Give every line of the data again, unchanged, but with no pictures.

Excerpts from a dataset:

- - - - -

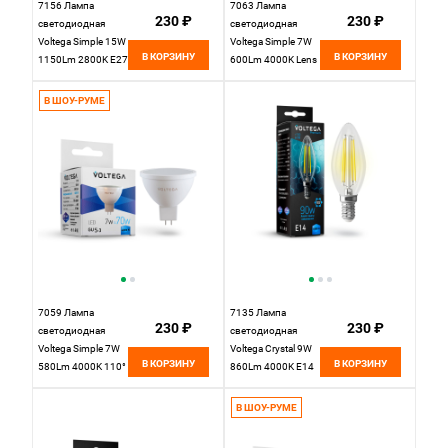
7156 Лампа
7063 Лампа
230 ₽
230 ₽
светодиодная
светодиодная
Voltega Simple 15W
Voltega Simple 7W
В КОРЗИНУ
В КОРЗИНУ
1150Lm 2800K E27
600Lm 4000K Lens
38° GU5.3
В ШОУ-РУМЕ
7059 Лампа
7135 Лампа
230 ₽
230 ₽
светодиодная
светодиодная
Voltega Simple 7W
Voltega Crystal 9W
В КОРЗИНУ
В КОРЗИНУ
580Lm 4000K 110°
860Lm 4000K E14
GU5.3
В ШОУ-РУМЕ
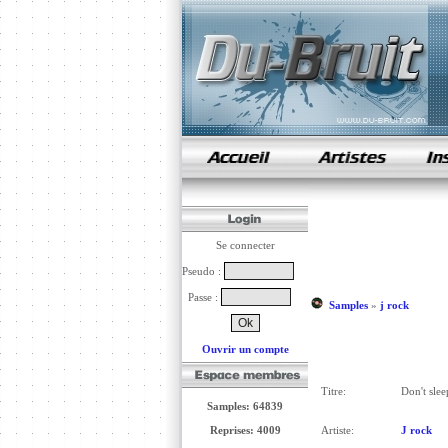
samples de rap
Se connecter
Pseudo :
Passe :
Samples
»
j rock
Ouvrir un compte
Titre:
Don't sle
Samples: 64839
Reprises: 4009
Artiste:
J rock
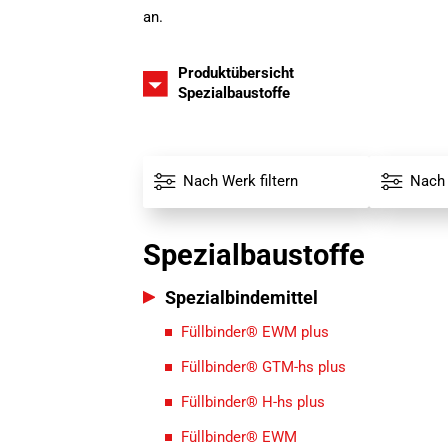
an.
Produktübersicht
Spezialbaustoffe
Alle Werke
Alle Spe
Nach Werk filtern
Nach 
Spezialbaustoffe
Spezialbindemittel
Füllbinder® EWM plus
Füllbinder® GTM-hs plus
Füllbinder® H-hs plus
Füllbinder® EWM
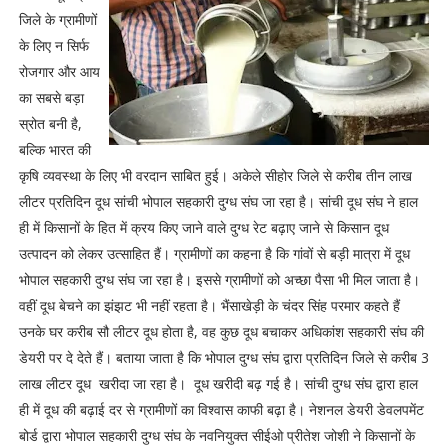
जिले के ग्रामीणों
के लिए न सिर्फ
रोजगार और आय
का सबसे बड़ा
स्रोत बनी है,
बल्कि भारत की
कृषि व्यवस्था के लिए भी वरदान साबित हुई। अकेले सीहोर जिले से करीब तीन लाख
लीटर प्रतिदिन दूध सांची भोपाल सहकारी दुग्ध संघ जा रहा है। सांची दूध संघ ने हाल
ही में किसानों के हित में क्रय किए जाने वाले दुग्ध रेट बढ़ाए जाने से किसान दूध
उत्पादन को लेकर उत्साहित हैं। ग्रामीणों का कहना है कि गांवों से बड़ी मात्रा में दूध
भोपाल सहकारी दुग्ध संघ जा रहा है। इससे ग्रामीणों को अच्छा पैसा भी मिल जाता है।
वहीं दूध बेचने का झंझट भी नहीं रहता है। भैंसाखेड़ी के चंदर सिंह परमार कहते हैं
उनके घर करीब सौ लीटर दूध होता है, वह कुछ दूध बचाकर अधिकांश सहकारी संघ की
डेयरी पर दे देते हैं। बताया जाता है कि भोपाल दुग्ध संघ द्वारा प्रतिदिन जिले से करीब 3
लाख लीटर दूध खरीदा जा रहा है। दूध खरीदी बढ़ गई है। सांची दुग्ध संघ द्वारा हाल
ही में दूध की बढ़ाई दर से ग्रामीणों का विश्वास काफी बढ़ा है। नेशनल डेयरी डेवलपमेंट
बोर्ड द्वारा भोपाल सहकारी दुग्ध संघ के नवनियुक्त सीईओ प्रीतेश जोशी ने किसानों के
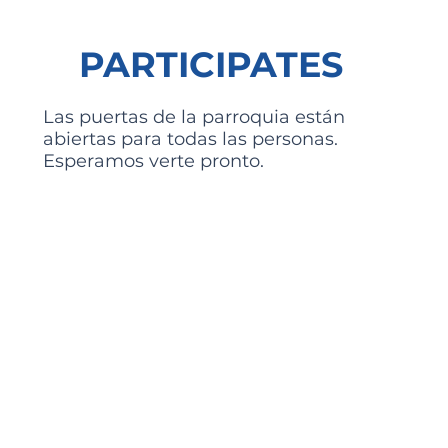
PARTICIPATES
Las puertas de la parroquia están
abiertas para todas las personas.
Esperamos verte pronto.
Horarios
Eventos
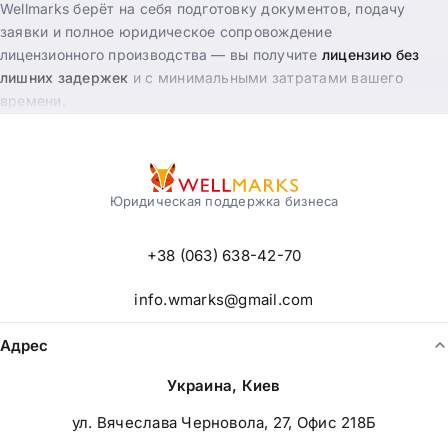
Wellmarks берёт на себя подготовку документов, подачу
заявки и полное юридическое сопровождение
лицензионного производства — вы получите
лицензию без
лишних задержек
и с минимальными затратами вашего
времени.
Какие лицензии мы помогаем получить:
Лицензия на торговлю алкогольными напитками и
табачными изделиями
Юридическая поддержка бизнеса
Лицензия на перевозку пассажиров и грузов
+38 (063) 638-42-70
Другие лицензии для предпринимательской
деятельности
info.wmarks@gmail.com
Подготовка документов и заявок на лицензию
Сопровождение лицензионного производства от начала
Адрес
до конца
Украина, Киев
ул. Вячеслава Черновола, 27, Офис 218Б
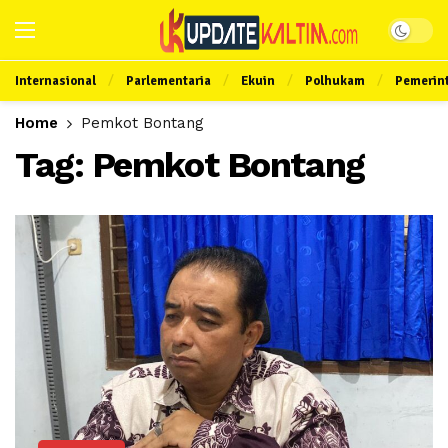
Internasional
Parlementaria
Ekuin
Polhukam
Pemerin
Home
Pemkot Bontang
Tag:
Pemkot Bontang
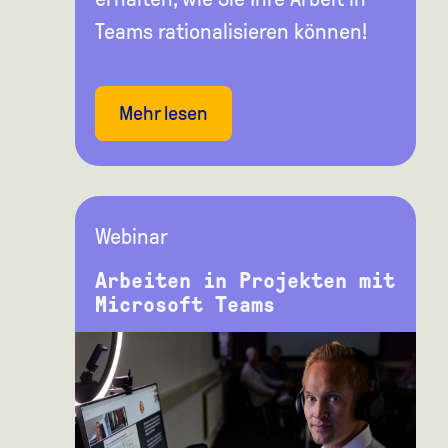
Teams rationalisieren können!
Mehr lesen
Webinar
Arbeiten in Projekten mit
Microsoft Teams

- - - - -

Response below
7156 Лампа
7063 Лампа
230 ₽
230 ₽
светодиодная
светодиодная
Voltega Simple 15W
Voltega Simple 7W
В КОРЗИНУ
В КОРЗИНУ
1150Lm 2800K E27
600Lm 4000K Lens
38° GU5.3
В ШОУ-РУМЕ
7059 Лампа
7135 Лампа
230 ₽
230 ₽
светодиодная
светодиодная
Voltega Simple 7W
Voltega Crystal 9W
В КОРЗИНУ
В КОРЗИНУ
580Lm 4000K 110°
860Lm 4000K E14
GU5.3
В ШОУ-РУМЕ
samples de rap
Se connecter
Pseudo :
Passe :
Samples
»
j rock
Ouvrir un compte
Titre:
Don't sle
Samples: 64839
Reprises: 4009
Artiste:
J rock
an.
Produktübersicht
Spezialbaustoffe
Alle Werke
Alle Spe
Nach Werk filtern
Nach 
Spezialbaustoffe
Spezialbindemittel
Füllbinder® EWM plus
Füllbinder® GTM-hs plus
Füllbinder® H-hs plus
Füllbinder® EWM
जिले के ग्रामीणों
के लिए न सिर्फ
रोजगार और आय
का सबसे बड़ा
स्रोत बनी है,
बल्कि भारत की
कृषि व्यवस्था के लिए भी वरदान साबित हुई। अकेले सीहोर जिले से करीब तीन लाख
लीटर प्रतिदिन दूध सांची भोपाल सहकारी दुग्ध संघ जा रहा है। सांची दूध संघ ने हाल
ही में किसानों के हित में क्रय किए जाने वाले दुग्ध रेट बढ़ाए जाने से किसान दूध
उत्पादन को लेकर उत्साहित हैं। ग्रामीणों का कहना है कि गांवों से बड़ी मात्रा में दूध
भोपाल सहकारी दुग्ध संघ जा रहा है। इससे ग्रामीणों को अच्छा पैसा भी मिल जाता है।
वहीं दूध बेचने का झंझट भी नहीं रहता है। भैंसाखेड़ी के चंदर सिंह परमार कहते हैं
उनके घर करीब सौ लीटर दूध होता है, वह कुछ दूध बचाकर अधिकांश सहकारी संघ की
डेयरी पर दे देते हैं। बताया जाता है कि भोपाल दुग्ध संघ द्वारा प्रतिदिन जिले से करीब 3
लाख लीटर दूध खरीदा जा रहा है। दूध खरीदी बढ़ गई है। सांची दुग्ध संघ द्वारा हाल
ही में दूध की बढ़ाई दर से ग्रामीणों का विश्वास काफी बढ़ा है। नेशनल डेयरी डेवलपमेंट
बोर्ड द्वारा भोपाल सहकारी दुग्ध संघ के नवनियुक्त सीईओ प्रीतेश जोशी ने किसानों के
PARTICIPATES
Las puertas de la parroquia están
abiertas para todas las personas.
Esperamos verte pronto.
Horarios
Eventos
Wellmarks берёт на себя подготовку документов, подачу
заявки и полное юридическое сопровождение
лицензионного производства — вы получите
лицензию без
лишних задержек
и с минимальными затратами вашего
времени.
Какие лицензии мы помогаем получить:
Лицензия на торговлю алкогольными напитками и
табачными изделиями
Юридическая поддержка бизнеса
Лицензия на перевозку пассажиров и грузов
+38 (063) 638-42-70
Другие лицензии для предпринимательской
деятельности
info.wmarks@gmail.com
Подготовка документов и заявок на лицензию
Сопровождение лицензионного производства от начала
Адрес
до конца
Украина, Киев
ул. Вячеслава Черновола, 27, Офис 218Б
Internasional
Parlementaria
Ekuin
Polhukam
Pemerin
Home
Pemkot Bontang
Tag:
Pemkot Bontang
Teams rationalisieren können!
Mehr lesen
Webinar
Arbeiten in Projekten mit
Microsoft Teams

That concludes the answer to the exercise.